Année2015
Contributeur(s)La voix des oubliés

Les liens avec l’extérieur

Les personnes détenues peuvent recevoir des visites deux fois par semaine, les mercredis, les samedis ou les dimanches. Les visiteurs sont systématiquement fouillés à l’entrée des prisons. Les visites sont effectuées dans des parloirs.

Le dispositif de visites conjugales n’existe pas.

Les demandes de rapprochements familiaux ne sont pas prises en comptes par l’administration pénitentiaire.

L’administration contrôle le contenu des courriers. Les proches peuvent adresser des colis contenant matelas, drap, vêtements, produits d’hygiènes, nourriture, médicaments et livres.   

Les détenus peuvent téléphoner à leurs proches. Aucune confidentialité n’est assurée. Un agent est toujours à côté du détenu au moment de l’appel.

Le seul aménagement possible d’une peine est la grâce présidentielle.

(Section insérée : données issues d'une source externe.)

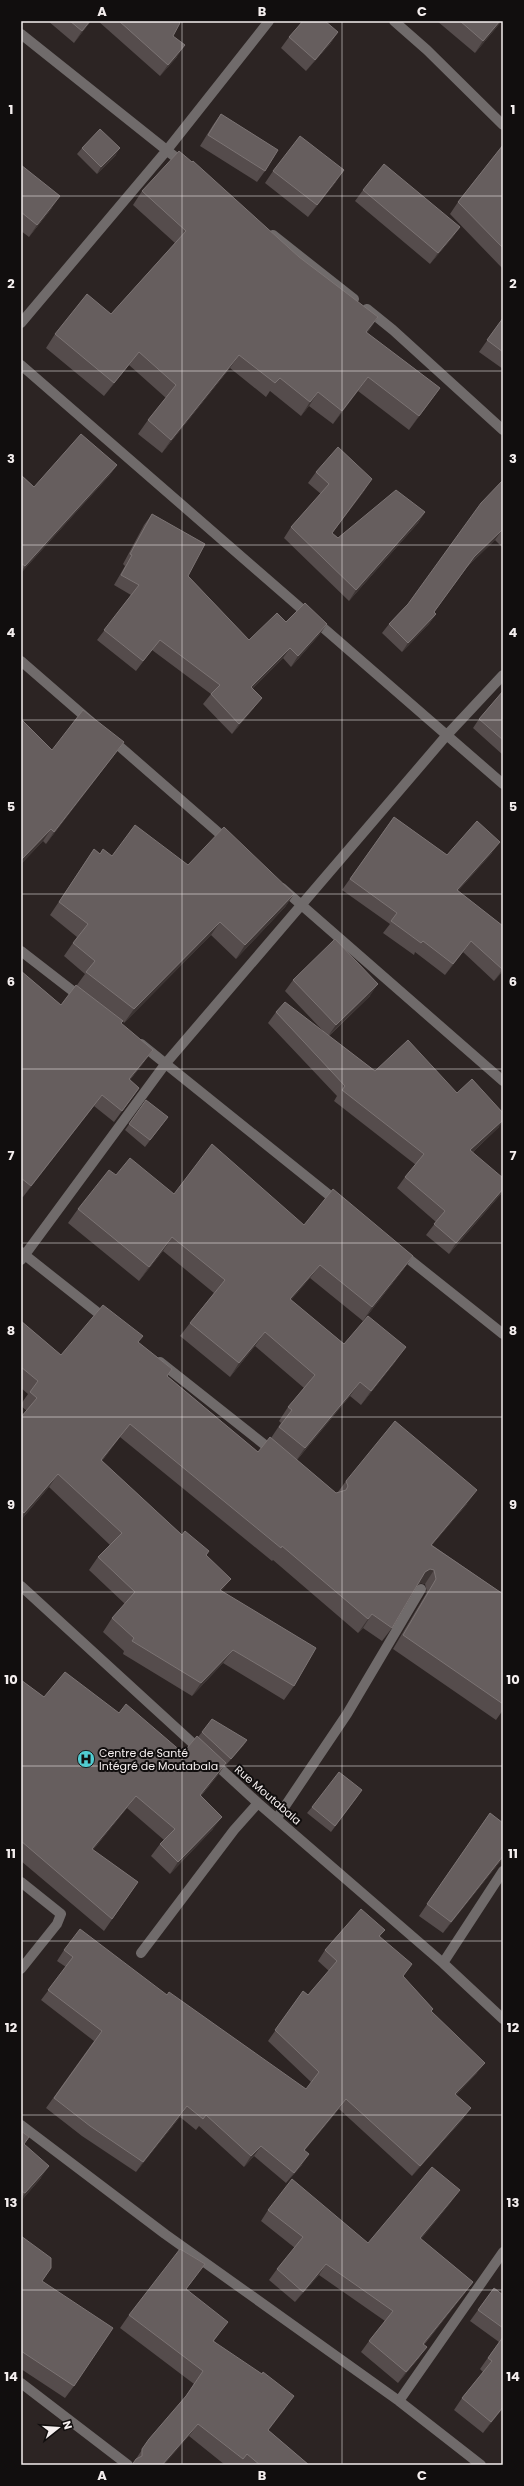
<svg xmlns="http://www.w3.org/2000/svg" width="524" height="2486" viewBox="0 0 524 2486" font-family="Poppins,sans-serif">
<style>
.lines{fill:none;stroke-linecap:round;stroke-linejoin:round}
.minor{stroke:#706b6b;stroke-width:10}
.wall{fill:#554c4c}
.shaded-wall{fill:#3d3534}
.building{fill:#665e5e;stroke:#7c7474}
.grid{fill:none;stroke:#f4eeee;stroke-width:1;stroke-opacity:0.55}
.labels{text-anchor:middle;stroke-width:4;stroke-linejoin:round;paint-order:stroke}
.poi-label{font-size:11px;fill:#f4eeee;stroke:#110e0e;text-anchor:start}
.street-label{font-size:11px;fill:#f4eeee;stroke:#110e0e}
.neatline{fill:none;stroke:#f4eeee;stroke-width:1.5}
.grid-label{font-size:13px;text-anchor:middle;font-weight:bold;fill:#f4eeee}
</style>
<rect width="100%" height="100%" fill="#2c2423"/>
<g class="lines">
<!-- minor -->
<path class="minor" d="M394 21 427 50 503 125
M21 34 184 164
M273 235 354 299
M367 309 393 330 503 430
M21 323 167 150 269 21
M21 365 503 784
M21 661 90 721
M110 738 228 841
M282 888 503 1081
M21 951 83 999
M141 1044 339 1203
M21 1252 107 1320
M400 1252 503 1334
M21 1260 166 1063 446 736 503 675
M160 1362 275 1453
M21 1586 258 1803 443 1963 503 2019
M277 1818 347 1714 421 1589
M21 1882 61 1914 57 1924 21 1969
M141 1953 234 1830 258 1803
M443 1963 503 1871
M21 2125 165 2234 399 2401 481 2465
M21 2383 128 2465
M399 2401 503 2252"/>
</g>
<!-- wall -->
<path class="wall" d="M48 21H91L74 43Z
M98 21H178L173 36 177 57 160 76Z
M437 21H502L475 53Z
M338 32 330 44 306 71 281 48 289 37Z
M221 114 265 171 257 182 200 146 213 125Z
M503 145V269L450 214 458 202Z
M82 148 116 155 97 174 77 154Z
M21 165 52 208 29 237 21 231Z
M273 171 336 182 308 217 265 183Z
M363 190 460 227 452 238 430 264 355 201Z
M142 191 367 333 440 388 409 430 358 391 333 424 309 406 301 416 270 391 266 397 230 368 162 453 138 434 148 420 166 398 129 365 104 396 46 348 55 334 111 314 175 243 133 205Z
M503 318V369L479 352Z
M117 465 109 476 21 573V475L34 487Z
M316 472 365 490 332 533 338 538 425 512 418 523 349 601 284 538 291 527 321 494 308 483Z
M503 480V548L495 540 467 567 434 612 436 614 429 624 402 652 382 633 389 624 408 604Z
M152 514 188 576 249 640 286 622 320 634 291 667 283 658 253 688 254 708 232 734 203 704 211 694 152 650 136 671 97 640 131 595 114 585 125 566 123 564 144 525Z
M503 691V755L473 728 479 719Z
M21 719 52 750 115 754 46 844 43 841 21 864Z
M394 817 447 855 492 853 458 891 503 926V971L494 981 463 952 445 975 415 952 414 955 383 933 390 924 342 890Z
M94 849 100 854 188 865 294 894 285 907 236 959 211 935 124 1023 123 1021 121 1023 145 1061 130 1080 139 1088 114 1122 94 1106 23 1197 21 1196V971L61 1005 77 985 85 974 64 956 77 937 50 915Z
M293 980 370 996 329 1036 375 1071 457 1093 499 1127 473 1152 501 1194 449 1254 426 1235 436 1222 397 1188 405 1177 416 1165 334 1101 337 1096 268 1023 276 1012 324 1032 285 991Z
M146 1100 168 1117 145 1147 125 1130Z
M116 1175 174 1194 304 1225 413 1256 403 1270 363 1321 310 1278 291 1300 344 1344 396 1361 361 1405 350 1396 297 1460 336 1493 338 1492 346 1481 467 1504 432 1545 503 1594V1710L496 1720 393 1649 427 1592 425 1584 421 1583 418 1584 392 1628 382 1641 363 1628 358 1633 273 1560 272 1561 120 1437 102 1461 182 1535 209 1551 206 1555 222 1591 294 1686 284 1700 223 1663 192 1696 123 1654 124 1651 103 1632 112 1618 125 1604 89 1570 98 1557 110 1545 49 1487 21 1520V1417L27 1411 21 1406V1404L28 1394 21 1388V1321L61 1355 139 1343 172 1369 167 1376 258 1452 271 1438 281 1423 279 1421 288 1407 304 1388 255 1346 230 1377 180 1336 190 1323 214 1293 163 1251 139 1281 68 1223 78 1209Z
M21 1680 44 1697 119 1713 183 1753 198 1737 202 1732 247 1740 243 1746 226 1765 225 1764 218 1775 201 1796 213 1829 170 1874 151 1856 160 1844 164 1840 127 1808 93 1850 138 1882 104 1931 21 1861Z
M358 1796 331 1832 307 1813 312 1807Z
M490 1813 503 1823V1858L443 1933 419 1916Z
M385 1930 380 1936 403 1976 433 2009 431 2012 477 2073 456 2095 464 2118 412 2176 339 2109 305 2150 302 2165 286 2183 254 2156 244 2167 199 2126 196 2130 180 2117 136 2172 82 2136 46 2108 94 2041 41 2000 66 1967 57 1961 64 1950 167 1995 306 2089 311 2082 268 2041 303 1991 308 1995 329 1971 318 1961 325 1950Z
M21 2131 24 2144 41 2178 21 2201Z
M452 2201 421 2239 473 2282 465 2293 424 2345 419 2358 398 2383 361 2352 369 2341 385 2321 319 2275 295 2302 269 2280 277 2269 295 2248 261 2221 268 2210 368 2243Z
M21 2236 42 2282 74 2386 65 2398 21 2369Z
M196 2276 186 2289 219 2334 214 2341 285 2409 268 2430 309 2465H225L189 2436 132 2465 149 2439 184 2399 194 2384 120 2328 129 2315Z
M494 2288 503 2295V2408L483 2433 454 2410 462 2398 483 2372 480 2369 499 2342 470 2321Z"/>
<!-- shaded-wall -->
<path class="shaded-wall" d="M90 21H91L74 43 82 31Z
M500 21H502L475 53 483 41Z
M338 32 330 44 306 71 315 60Z
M185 45 177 57 160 76 168 65Z
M120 148 116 155 97 174 101 167Z
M344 170 336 182 308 217 317 205Z
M60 196 52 208 29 237 37 225Z
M460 227 452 238 430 264 438 253Z
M378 317 369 331 357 346 366 332Z
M139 352 129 365 104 396 114 383Z
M239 355 230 368 162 453 171 440Z
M368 377 358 391 333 424 342 411Z
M440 388 430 402 409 430 419 416Z
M318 392 309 406 301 416 310 402Z
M117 465 109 476 21 573V572L25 566Z
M372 479 365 490 324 544 332 533Z
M425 512 418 523 349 601 356 590Z
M502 530 495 540 467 567 474 557Z
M436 614 429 624 402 652 408 643Z
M327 624 320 634 291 667 298 656Z
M290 648 283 658 244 697 251 687Z
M262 698 254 708 232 734 239 724Z
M124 742 115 754 46 844 54 832Z
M51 829 43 841 21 864V860Z
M500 842 492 853 449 901 457 890Z
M294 894 285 907 236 959 245 945Z
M220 922 211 935 124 1023 134 1009Z
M471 941 463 952 445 975 453 964Z
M503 969V971L494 981Z
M378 984 370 996 328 1036 336 1025Z
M153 1050 145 1061 121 1090 129 1079Z
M102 1095 94 1106 23 1197 31 1186Z
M503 1120V1121L499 1127 463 1161 470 1150Z
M503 1189V1190L501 1194 449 1254 456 1243Z
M172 1237 163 1251 139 1281 149 1267Z
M413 1256 403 1270 363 1321 372 1307Z
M320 1265 310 1278 280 1313 290 1299Z
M265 1332 255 1346 230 1377 239 1363Z
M406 1347 396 1361 361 1405 371 1391Z
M360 1382 350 1396 295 1462 305 1448Z
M130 1424 120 1437 92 1473 101 1460Z
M58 1474 49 1487 21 1520V1518L24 1513Z
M477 1490 467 1504 421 1558 431 1545Z
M430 1569 434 1570 425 1584 421 1583 415 1586 425 1572Z
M231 1579 221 1592 220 1590Z
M372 1614 363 1628 358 1633 368 1619Z
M233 1650 223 1663 192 1696 201 1683Z
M247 1740 243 1746 226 1765 231 1759Z
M226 1763 218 1775 191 1807 200 1795Z
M136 1796 127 1808 84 1861 92 1849Z
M222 1817 213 1829 170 1874 178 1862Z
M503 1856V1858L443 1933 451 1922Z
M485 2063 477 2073 447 2105 455 2094Z
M346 2099 339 2109 296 2160 304 2150Z
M187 2106 180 2117 136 2172 143 2162Z
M471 2108 464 2118 412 2176 420 2166Z
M261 2146 254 2156 244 2167 251 2156Z
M309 2154 302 2165 286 2183 294 2173Z
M49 2166 41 2178 21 2201V2199L25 2193Z
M460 2190 452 2201 413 2249 420 2238Z
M326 2264 319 2275 295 2302 303 2292Z
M473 2282 465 2293 415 2355 423 2344Z
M228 2322 204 2354 213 2341Z
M427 2347 419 2358 398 2383 406 2372Z
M294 2396 285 2409 259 2443 268 2430Z
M503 2407V2408L483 2433 491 2422Z
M198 2424 189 2436 164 2465H162Z"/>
<!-- building -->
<path class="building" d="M70 21H90L82 31Z
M119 21H178L180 23 173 36 185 45 168 65Z
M303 21H325L338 32 315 60 289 37Z
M460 21H500L483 41Z
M221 114 278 150 265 171 208 135Z
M100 129 120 148 101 167 82 148Z
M300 136 344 170 317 205 273 171Z
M503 145V248L458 202Z
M179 151 192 162 193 161 299 257 378 317 366 332 440 388 419 416 368 377 342 411 318 392 310 402 280 378 275 383 239 355 171 440 148 420 176 385 139 352 114 383 55 334 87 294 111 314 186 231 142 191Z
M384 164 460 227 438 253 363 190Z
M21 165 60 196 37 225 21 212Z
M503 318V352L487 340Z
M81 434 117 465 25 566 21 563V475L34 487Z
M338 447 372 479 332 533 338 538 396 490 425 512 356 590 291 527 329 484 316 472Z
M503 480V531L502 530 474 557 434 612 436 614 408 643 389 624 408 604 481 503Z
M152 514 205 544 188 576 249 640 277 613 286 622 305 603 327 624 298 656 290 648 251 687 262 698 239 724 211 694 220 685 160 640 143 661 104 630 139 585 121 575 132 555 130 554Z
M503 691V740L479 719Z
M83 710 124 742 54 832 51 829 21 860V719L52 750Z
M394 817 447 855 477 821 500 842 457 890 503 926V969H502L471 941 453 964 423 941 421 943 391 921 397 913 350 879Z
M135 825 188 865 224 827 294 894 245 945 220 922 134 1009 86 972 95 961 73 943 88 924 59 902 94 849 100 854 103 849 112 856Z
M335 939 378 984 336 1025 293 980Z
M21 971 61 1005 76 985 123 1021 121 1023 153 1050 129 1079 139 1088 122 1111 102 1095 31 1186 21 1178Z
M285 1002 375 1071 408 1040 457 1093 472 1079 503 1113V1120L470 1150 503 1178V1189L456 1243 434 1224 445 1211 405 1177 424 1154 342 1090 345 1086 276 1012Z
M146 1100 168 1117 150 1140 129 1124Z
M212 1144 304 1225 333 1189 413 1256 372 1307 320 1265 290 1299 344 1344 368 1316 406 1347 371 1391 360 1382 305 1448 279 1427 292 1410 288 1407 315 1375 265 1332 239 1363 190 1323 225 1280 172 1237 149 1267 78 1209 109 1170 116 1175 130 1158 174 1194Z
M103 1305 143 1336 138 1342 172 1369 167 1376 258 1452 270 1437 336 1493 346 1490 348 1486 346 1481 395 1421 477 1490 431 1545 503 1594V1704L403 1635 436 1579 434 1570 430 1569 425 1572 392 1628 372 1614 368 1619 282 1546 281 1548 130 1424 101 1460 182 1535 185 1531 209 1551 206 1555 231 1579 220 1590 316 1648 294 1686 233 1650 201 1683 132 1641 134 1638 112 1618 135 1592 98 1557 122 1533 58 1474 24 1513 21 1510V1417L37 1398 30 1392 38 1381 21 1367V1321L61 1355Z
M65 1672 119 1713 126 1704 183 1753 197 1736 226 1763 200 1795 222 1817 178 1862 160 1844 175 1829 136 1796 92 1849 138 1882 112 1919 21 1841V1680L44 1697Z
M212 1719 247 1740 231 1759 202 1732Z
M339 1772 362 1790 335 1826 312 1807Z
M490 1813 503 1823V1856L451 1922 427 1904Z
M361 1909 385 1930 379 1936 412 1964 403 1976 433 2009 431 2011 485 2063 455 2094 471 2108 420 2166 346 2099 304 2150 309 2154 294 2173 261 2146 251 2156 206 2115 203 2119 187 2106 143 2162 90 2126 54 2098 102 2031 48 1990 73 1957 64 1950 80 1929 167 1995 169 1992 306 2089 319 2072 275 2030 303 1991 308 1995 337 1961 325 1950Z
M21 2131 29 2137 24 2144 49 2166 25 2193 21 2191Z
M432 2167 460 2190 420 2238 473 2282 423 2344 427 2347 406 2372 369 2341 393 2311 326 2264 303 2292 277 2269 303 2237 268 2210 292 2179 368 2243Z
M21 2236 51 2258V2268L42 2281 113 2328 74 2386 21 2351Z
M180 2249 205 2264 186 2289 228 2322 213 2341 262 2374 263 2372 294 2396 268 2430 309 2465H260L247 2454 243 2459 198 2424 162 2465H132L136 2459 142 2456V2449L149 2439 186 2396 203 2371 129 2315Z
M494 2288 503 2295V2328L478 2310Z
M503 2337V2407L491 2422 462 2398 492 2361 488 2358Z"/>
<!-- grid -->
<path class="grid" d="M182 21V2465M342 21V2465M21 196H503M21 371H503M21 545H503M21 720H503M21 894H503M21 1069H503M21 1243H503M21 1417H503M21 1592H503M21 1766H503M21 1941H503M21 2115H503M21 2290H503"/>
<!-- icons -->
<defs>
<symbol id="hospital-disc" viewBox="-11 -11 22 22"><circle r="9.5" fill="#51ccd1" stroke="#110e0e"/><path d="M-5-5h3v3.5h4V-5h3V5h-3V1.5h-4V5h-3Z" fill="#111"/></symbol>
</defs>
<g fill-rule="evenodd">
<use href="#hospital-disc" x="76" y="1749" width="20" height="20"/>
</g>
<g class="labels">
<!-- poi labels -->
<g class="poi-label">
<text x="99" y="1757">Centre de Santé<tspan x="99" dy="13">Intégré de Moutabala</tspan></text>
</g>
<!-- street labels -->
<g class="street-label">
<text transform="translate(268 1795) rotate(41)" y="4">Rue Moutabala</text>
</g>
</g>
<!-- border -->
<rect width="524" height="2486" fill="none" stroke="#110e0e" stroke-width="44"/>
<!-- north arrow -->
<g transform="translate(58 2428) rotate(73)" stroke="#110e0e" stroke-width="3" paint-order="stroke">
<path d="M0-3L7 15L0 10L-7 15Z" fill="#f4eeee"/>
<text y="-6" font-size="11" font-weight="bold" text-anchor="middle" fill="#f4eeee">N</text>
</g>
<rect x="22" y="22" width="480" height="2442" class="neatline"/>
<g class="grid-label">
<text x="102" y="16">A</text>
<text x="262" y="16">B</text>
<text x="422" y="16">C</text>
<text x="11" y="114">1</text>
<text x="513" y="114">1</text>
<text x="11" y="288">2</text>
<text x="513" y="288">2</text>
<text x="11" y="463">3</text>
<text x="513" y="463">3</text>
<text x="11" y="637">4</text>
<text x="513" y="637">4</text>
<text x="11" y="811">5</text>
<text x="513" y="811">5</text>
<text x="11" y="986">6</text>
<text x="513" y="986">6</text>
<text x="11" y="1160">7</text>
<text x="513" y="1160">7</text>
<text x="11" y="1335">8</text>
<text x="513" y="1335">8</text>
<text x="11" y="1509">9</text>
<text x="513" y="1509">9</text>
<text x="11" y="1684">10</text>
<text x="513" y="1684">10</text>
<text x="11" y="1858">11</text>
<text x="513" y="1858">11</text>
<text x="11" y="2032">12</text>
<text x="513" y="2032">12</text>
<text x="11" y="2207">13</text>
<text x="513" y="2207">13</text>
<text x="11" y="2381">14</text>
<text x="513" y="2381">14</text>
<text x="102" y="2480">A</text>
<text x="262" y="2480">B</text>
<text x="422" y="2480">C</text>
</g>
</svg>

Elle est accordée aux détenus de droit commun qui n’ont fait l’objet d’aucune sanction disciplinaire.

Il n’est pas possible d’en bénéficier si la condamnation concerne un homicide, détournement de fonds publics, vol à main armée, viol ou abus sexuel sur un mineur de 15 ans, trafic d’enfant ou trafic de stupéfiants.

Les prisonniers n’ont pas le droit de vote.

Un détenu peut, en théorie, saisir un tribunal en cas de mauvais traitements de la part du personnel pénitentiaire. La procédure n’est, dans la pratique, pas connue des détenus. Aucun dépôt de plainte n’est recensé. Le personnel bénéficie d’un climat général d’impunité à l’intérieur des établissements.

Les chefs de quartiers contrôlent toutes les plaintes de mauvais traitement entre codétenus, portées devant l’administration pénitentiaire. Les surveillants n’interviennent généralement pas dans cette organisation des détenus.   

La surpopulation est liée à un système judiciaire défaillant. De nombreux conseillers juridiques sont commis d’office le jour de l’audience. Ils n’ont quasiment pas le temps d’étudier les dossiers. Les décisions judiciaires ne sont pas communiquées immédiatement. Le temps de détention est prolongé, même en cas d’acquittement.   

Aucun délai n’est imposé pour la rédaction des rapports d’audience. Les détenus peuvent rester incarcérés plus longtemps que la durée de leur peine. Certains dossiers peuvent rester plusieurs mois dans le bureau d’un greffier avant d’être traités.   

A.T. et K.S., détenus depuis mai 2014 et condamnés à un an d’emprisonnement avec six mois de sursis, n’ont toujours pas été libérés. Le greffier assigné à leur affaire n’a pas encore rédigé la décision du juge.   

C.I. est détenu depuis novembre 2013. Aucune condamnation n’est, à ce jour, prononcée à son encontre car son dossier a disparu. Les co-inculpés ont été jugés un mois après. La Voix des oubliés a introduit plusieurs demandes de libération provisoire auprès du procureur. Ce dernier refuse de le libérer en argumentant que son dossier est introuvable. Des traces du dossier pourraient se trouver dans le rapport d’enquête préliminaire. A ce jour, le procureur n’a pas commencé les diligences pour s’occuper du cas.

Le Gabon ratifie, le 22 septembre 2010, le protocole facultatif à la Convention contre la torture de l’ONU. L’article 17 dispose qu’un MNP doit être créé dans un délai d’un an.

Une rencontre sur la création d’un MNP est organisée les 23 et 24 juin 2015, en partenariat avec l’Association pour la prévention de la torture (APT). Une quarantaine de personnes (policiers, ministres, personnel pénitentiaire et psychiatres) discutent d’un avant projet de loi créant le mécanisme. Ils ont établi une feuille de route pour les prochaines étapes du processus.